Simplified user interface for tensorOps functions

[rrsettgast]

The tensor ops functions typically require a single/combination of integer arguments to set the bounds for the function. Take for example:

template< std::ptrdiff_t ISIZE, typename VECTOR >
LVARRAY_HOST_DEVICE CONSTEXPR_WITHOUT_BOUNDS_CHECK inline
auto l2NormSquared( VECTOR const & vector )
{
  static_assert( ISIZE > 0, "ISIZE must be greater than zero." );
  internal::checkSizes< ISIZE >( vector );

  auto norm = vector[ 0 ] * vector[ 0 ];
  for( std::ptrdiff_t i = 1; i < ISIZE; ++i )
  {
    norm = norm + vector[ i ] * vector[ i ];
  }
  return norm;
}

The call looks something like:

l2NormSquared<3>(array)

where the N(3) is always required, and the type VECTOR is deduced. This is a little bit clunky imo. We could do something where we deduced both a size and type. Like so:

#include <tuple>
#include <iostream>
#include <type_traits>

template< typename _T > 
  struct HasMemberFunction_size_impl 
  { 
private: 
    template< typename CLASS > static constexpr auto test( int )->decltype( std::is_convertible< decltype( std::declval< CLASS >().size(  ) ), int >::value, int() ) 
    { return CLASS::size(); } 
    template< typename CLASS > static constexpr auto test( ... )->int 
    { return sizeof(CLASS)/sizeof(std::declval<CLASS>()[0]);; } 
public: 
    static constexpr int value = test< _T >( 0 );
  }; 
template< typename CLASS > 
static constexpr int HasMemberFunction_size = HasMemberFunction_size_impl< CLASS >::value;




template< int N >
struct Tensor
{
    static constexpr int size()
——
* Using the information:
A) Rewrite the tensorOps interface post between "Simplified user interface" and "const & vector )", inclusive, with "template arguments" substituted for "integer arguments".
B) Extend the tensorOps interface post past its last line, carrying on its code and discussion.
——
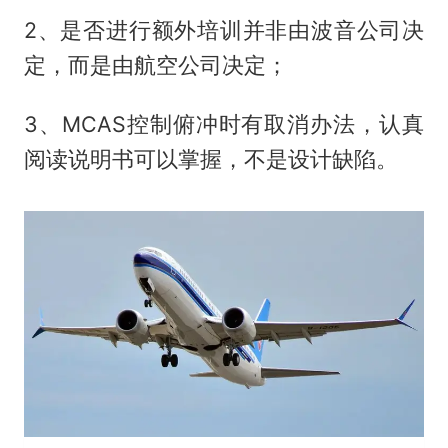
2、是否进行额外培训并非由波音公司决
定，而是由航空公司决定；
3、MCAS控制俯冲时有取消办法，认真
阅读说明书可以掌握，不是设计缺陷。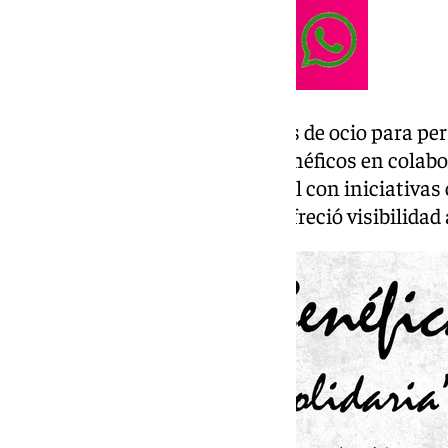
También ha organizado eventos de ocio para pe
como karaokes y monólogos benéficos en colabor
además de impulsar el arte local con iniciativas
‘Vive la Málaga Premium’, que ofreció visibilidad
——
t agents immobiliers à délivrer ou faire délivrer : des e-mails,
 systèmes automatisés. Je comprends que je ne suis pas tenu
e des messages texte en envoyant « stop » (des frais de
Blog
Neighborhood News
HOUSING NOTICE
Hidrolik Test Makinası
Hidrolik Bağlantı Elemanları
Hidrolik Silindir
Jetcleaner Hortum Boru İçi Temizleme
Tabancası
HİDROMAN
——
* Answers in order:
A)
Simplified user interface for tensorOps functions

[rrsettgast]

The tensor ops functions typically require a single/combination of template arguments to set the bounds for the function. Take for example:

template< std::ptrdiff_t ISIZE, typename VECTOR >
LVARRAY_HOST_DEVICE CONSTEXPR_WITHOUT_BOUNDS_CHECK inline
auto l2NormSquared( VECTOR const & vector )

B)
    { return N; }

    double & operator[]( int const i )
    {
        return data[i];
    }

    double const & operator[]( int const i ) const
    {
        return data[i];
    }

    double data[N];
};



template< typename T, int N>
double func_impl( T const & array )
{
    double rvalue = array[0]*array[0];
    for( int i=1 ; i<N ; ++i )
    {
        rvalue += array[i]*array[i];
    }
    return rvalue;
}

template< typename T, int N = HasMemberFunction_size<T> >
typename std::enable_if<!std::is_pointer<T>::value, double>::type func( T const & array )
{
   std::cout<<"Calling reference version"<<std::endl;
   return func_impl<T,N>(array);
}

template< int N, typename T >
typename std::enable_if<std::is_pointer<T>::value, double>::type func( T const array )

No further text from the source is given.